Aim of the task: Copy the listing below word for word, keeping every line in its original order.
======
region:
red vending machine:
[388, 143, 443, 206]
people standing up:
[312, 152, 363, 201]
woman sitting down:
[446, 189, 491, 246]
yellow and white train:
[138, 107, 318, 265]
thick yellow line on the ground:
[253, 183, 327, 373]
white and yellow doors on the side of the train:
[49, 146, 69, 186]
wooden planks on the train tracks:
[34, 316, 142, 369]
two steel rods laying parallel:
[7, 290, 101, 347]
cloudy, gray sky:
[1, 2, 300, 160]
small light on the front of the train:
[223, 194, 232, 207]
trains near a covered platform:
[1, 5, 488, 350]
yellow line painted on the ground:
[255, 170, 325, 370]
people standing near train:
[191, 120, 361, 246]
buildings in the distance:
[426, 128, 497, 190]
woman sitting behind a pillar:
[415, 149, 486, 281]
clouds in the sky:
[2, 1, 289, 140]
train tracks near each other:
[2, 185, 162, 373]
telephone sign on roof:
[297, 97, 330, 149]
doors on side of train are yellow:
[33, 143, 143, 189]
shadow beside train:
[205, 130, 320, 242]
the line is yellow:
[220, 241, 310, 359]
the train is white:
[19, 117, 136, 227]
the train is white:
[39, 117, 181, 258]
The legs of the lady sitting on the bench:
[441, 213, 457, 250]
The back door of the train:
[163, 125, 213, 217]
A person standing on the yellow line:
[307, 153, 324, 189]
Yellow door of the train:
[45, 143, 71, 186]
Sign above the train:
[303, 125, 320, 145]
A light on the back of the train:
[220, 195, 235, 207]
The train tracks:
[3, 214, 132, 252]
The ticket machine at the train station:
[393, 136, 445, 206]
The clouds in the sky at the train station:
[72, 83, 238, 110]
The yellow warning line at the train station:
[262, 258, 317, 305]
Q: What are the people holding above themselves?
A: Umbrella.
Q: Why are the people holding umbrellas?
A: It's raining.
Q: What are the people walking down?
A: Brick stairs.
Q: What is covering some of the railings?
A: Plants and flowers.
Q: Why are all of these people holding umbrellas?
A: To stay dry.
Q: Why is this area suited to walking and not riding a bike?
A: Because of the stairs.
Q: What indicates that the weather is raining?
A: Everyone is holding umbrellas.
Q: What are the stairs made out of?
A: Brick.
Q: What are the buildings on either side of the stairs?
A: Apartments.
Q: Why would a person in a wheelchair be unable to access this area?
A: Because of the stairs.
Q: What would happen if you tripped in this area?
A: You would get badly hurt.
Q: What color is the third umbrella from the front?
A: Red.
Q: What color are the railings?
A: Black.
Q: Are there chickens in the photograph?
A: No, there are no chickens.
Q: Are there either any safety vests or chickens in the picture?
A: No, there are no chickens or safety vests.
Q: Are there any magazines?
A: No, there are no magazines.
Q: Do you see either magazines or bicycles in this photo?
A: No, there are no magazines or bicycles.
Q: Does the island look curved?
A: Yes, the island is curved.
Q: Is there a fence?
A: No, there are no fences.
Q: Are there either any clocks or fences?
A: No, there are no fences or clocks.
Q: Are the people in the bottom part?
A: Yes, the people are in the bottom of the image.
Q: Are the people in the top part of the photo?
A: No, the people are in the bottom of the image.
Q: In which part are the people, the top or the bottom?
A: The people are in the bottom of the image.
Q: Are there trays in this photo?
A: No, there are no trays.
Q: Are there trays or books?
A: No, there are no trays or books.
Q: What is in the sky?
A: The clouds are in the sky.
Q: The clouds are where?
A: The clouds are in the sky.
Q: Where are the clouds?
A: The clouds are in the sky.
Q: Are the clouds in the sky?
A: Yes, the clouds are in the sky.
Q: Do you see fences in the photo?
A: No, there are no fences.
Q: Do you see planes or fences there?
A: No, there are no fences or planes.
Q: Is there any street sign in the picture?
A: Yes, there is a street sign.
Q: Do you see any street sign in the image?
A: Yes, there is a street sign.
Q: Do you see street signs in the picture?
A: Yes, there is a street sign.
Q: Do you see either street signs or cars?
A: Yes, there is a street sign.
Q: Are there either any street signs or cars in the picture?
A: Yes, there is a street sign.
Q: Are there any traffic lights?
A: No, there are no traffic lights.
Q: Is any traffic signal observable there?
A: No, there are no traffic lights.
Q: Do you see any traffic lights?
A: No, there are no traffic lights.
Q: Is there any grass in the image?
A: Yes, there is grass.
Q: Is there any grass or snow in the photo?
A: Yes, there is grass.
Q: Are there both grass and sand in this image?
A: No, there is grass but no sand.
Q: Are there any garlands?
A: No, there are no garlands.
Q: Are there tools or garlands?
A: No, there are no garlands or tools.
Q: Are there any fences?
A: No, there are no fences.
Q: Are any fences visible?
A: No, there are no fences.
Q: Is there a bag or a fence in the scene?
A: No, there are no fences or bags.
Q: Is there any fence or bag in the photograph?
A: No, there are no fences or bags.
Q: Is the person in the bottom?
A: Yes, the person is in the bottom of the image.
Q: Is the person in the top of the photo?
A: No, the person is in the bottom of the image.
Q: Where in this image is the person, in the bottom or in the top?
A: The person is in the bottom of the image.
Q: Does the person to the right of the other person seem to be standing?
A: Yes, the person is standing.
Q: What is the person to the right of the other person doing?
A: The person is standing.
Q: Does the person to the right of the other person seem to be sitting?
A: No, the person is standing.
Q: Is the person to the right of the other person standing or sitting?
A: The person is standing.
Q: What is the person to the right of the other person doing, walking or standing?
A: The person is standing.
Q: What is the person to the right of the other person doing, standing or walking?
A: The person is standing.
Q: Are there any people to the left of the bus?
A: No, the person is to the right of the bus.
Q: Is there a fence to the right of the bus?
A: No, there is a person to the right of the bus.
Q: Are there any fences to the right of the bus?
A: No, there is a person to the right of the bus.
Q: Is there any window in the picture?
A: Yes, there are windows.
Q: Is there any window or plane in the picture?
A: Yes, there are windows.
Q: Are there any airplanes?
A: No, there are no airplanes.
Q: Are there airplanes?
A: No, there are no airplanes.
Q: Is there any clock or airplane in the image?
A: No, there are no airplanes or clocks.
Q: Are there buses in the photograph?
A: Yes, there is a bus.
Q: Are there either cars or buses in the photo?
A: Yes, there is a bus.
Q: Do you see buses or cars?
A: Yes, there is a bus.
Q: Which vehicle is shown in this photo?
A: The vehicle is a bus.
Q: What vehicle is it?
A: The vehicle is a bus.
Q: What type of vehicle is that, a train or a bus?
======
Solution to the exercise:
region:
red vending machine:
[388, 143, 443, 206]
people standing up:
[312, 152, 363, 201]
woman sitting down:
[446, 189, 491, 246]
yellow and white train:
[138, 107, 318, 265]
thick yellow line on the ground:
[253, 183, 327, 373]
white and yellow doors on the side of the train:
[49, 146, 69, 186]
wooden planks on the train tracks:
[34, 316, 142, 369]
two steel rods laying parallel:
[7, 290, 101, 347]
cloudy, gray sky:
[1, 2, 300, 160]
small light on the front of the train:
[223, 194, 232, 207]
trains near a covered platform:
[1, 5, 488, 350]
yellow line painted on the ground:
[255, 170, 325, 370]
people standing near train:
[191, 120, 361, 246]
buildings in the distance:
[426, 128, 497, 190]
woman sitting behind a pillar:
[415, 149, 486, 281]
clouds in the sky:
[2, 1, 289, 140]
train tracks near each other:
[2, 185, 162, 373]
telephone sign on roof:
[297, 97, 330, 149]
doors on side of train are yellow:
[33, 143, 143, 189]
shadow beside train:
[205, 130, 320, 242]
the line is yellow:
[220, 241, 310, 359]
the train is white:
[19, 117, 136, 227]
the train is white:
[39, 117, 181, 258]
The legs of the lady sitting on the bench:
[441, 213, 457, 250]
The back door of the train:
[163, 125, 213, 217]
A person standing on the yellow line:
[307, 153, 324, 189]
Yellow door of the train:
[45, 143, 71, 186]
Sign above the train:
[303, 125, 320, 145]
A light on the back of the train:
[220, 195, 235, 207]
The train tracks:
[3, 214, 132, 252]
The ticket machine at the train station:
[393, 136, 445, 206]
The clouds in the sky at the train station:
[72, 83, 238, 110]
The yellow warning line at the train station:
[262, 258, 317, 305]
Q: What are the people holding above themselves?
A: Umbrella.
Q: Why are the people holding umbrellas?
A: It's raining.
Q: What are the people walking down?
A: Brick stairs.
Q: What is covering some of the railings?
A: Plants and flowers.
Q: Why are all of these people holding umbrellas?
A: To stay dry.
Q: Why is this area suited to walking and not riding a bike?
A: Because of the stairs.
Q: What indicates that the weather is raining?
A: Everyone is holding umbrellas.
Q: What are the stairs made out of?
A: Brick.
Q: What are the buildings on either side of the stairs?
A: Apartments.
Q: Why would a person in a wheelchair be unable to access this area?
A: Because of the stairs.
Q: What would happen if you tripped in this area?
A: You would get badly hurt.
Q: What color is the third umbrella from the front?
A: Red.
Q: What color are the railings?
A: Black.
Q: Are there chickens in the photograph?
A: No, there are no chickens.
Q: Are there either any safety vests or chickens in the picture?
A: No, there are no chickens or safety vests.
Q: Are there any magazines?
A: No, there are no magazines.
Q: Do you see either magazines or bicycles in this photo?
A: No, there are no magazines or bicycles.
Q: Does the island look curved?
A: Yes, the island is curved.
Q: Is there a fence?
A: No, there are no fences.
Q: Are there either any clocks or fences?
A: No, there are no fences or clocks.
Q: Are the people in the bottom part?
A: Yes, the people are in the bottom of the image.
Q: Are the people in the top part of the photo?
A: No, the people are in the bottom of the image.
Q: In which part are the people, the top or the bottom?
A: The people are in the bottom of the image.
Q: Are there trays in this photo?
A: No, there are no trays.
Q: Are there trays or books?
A: No, there are no trays or books.
Q: What is in the sky?
A: The clouds are in the sky.
Q: The clouds are where?
A: The clouds are in the sky.
Q: Where are the clouds?
A: The clouds are in the sky.
Q: Are the clouds in the sky?
A: Yes, the clouds are in the sky.
Q: Do you see fences in the photo?
A: No, there are no fences.
Q: Do you see planes or fences there?
A: No, there are no fences or planes.
Q: Is there any street sign in the picture?
A: Yes, there is a street sign.
Q: Do you see any street sign in the image?
A: Yes, there is a street sign.
Q: Do you see street signs in the picture?
A: Yes, there is a street sign.
Q: Do you see either street signs or cars?
A: Yes, there is a street sign.
Q: Are there either any street signs or cars in the picture?
A: Yes, there is a street sign.
Q: Are there any traffic lights?
A: No, there are no traffic lights.
Q: Is any traffic signal observable there?
A: No, there are no traffic lights.
Q: Do you see any traffic lights?
A: No, there are no traffic lights.
Q: Is there any grass in the image?
A: Yes, there is grass.
Q: Is there any grass or snow in the photo?
A: Yes, there is grass.
Q: Are there both grass and sand in this image?
A: No, there is grass but no sand.
Q: Are there any garlands?
A: No, there are no garlands.
Q: Are there tools or garlands?
A: No, there are no garlands or tools.
Q: Are there any fences?
A: No, there are no fences.
Q: Are any fences visible?
A: No, there are no fences.
Q: Is there a bag or a fence in the scene?
A: No, there are no fences or bags.
Q: Is there any fence or bag in the photograph?
A: No, there are no fences or bags.
Q: Is the person in the bottom?
A: Yes, the person is in the bottom of the image.
Q: Is the person in the top of the photo?
A: No, the person is in the bottom of the image.
Q: Where in this image is the person, in the bottom or in the top?
A: The person is in the bottom of the image.
Q: Does the person to the right of the other person seem to be standing?
A: Yes, the person is standing.
Q: What is the person to the right of the other person doing?
A: The person is standing.
Q: Does the person to the right of the other person seem to be sitting?
A: No, the person is standing.
Q: Is the person to the right of the other person standing or sitting?
A: The person is standing.
Q: What is the person to the right of the other person doing, walking or standing?
A: The person is standing.
Q: What is the person to the right of the other person doing, standing or walking?
A: The person is standing.
Q: Are there any people to the left of the bus?
A: No, the person is to the right of the bus.
Q: Is there a fence to the right of the bus?
A: No, there is a person to the right of the bus.
Q: Are there any fences to the right of the bus?
A: No, there is a person to the right of the bus.
Q: Is there any window in the picture?
A: Yes, there are windows.
Q: Is there any window or plane in the picture?
A: Yes, there are windows.
Q: Are there any airplanes?
A: No, there are no airplanes.
Q: Are there airplanes?
A: No, there are no airplanes.
Q: Is there any clock or airplane in the image?
A: No, there are no airplanes or clocks.
Q: Are there buses in the photograph?
A: Yes, there is a bus.
Q: Are there either cars or buses in the photo?
A: Yes, there is a bus.
Q: Do you see buses or cars?
A: Yes, there is a bus.
Q: Which vehicle is shown in this photo?
A: The vehicle is a bus.
Q: What vehicle is it?
A: The vehicle is a bus.
Q: What type of vehicle is that, a train or a bus?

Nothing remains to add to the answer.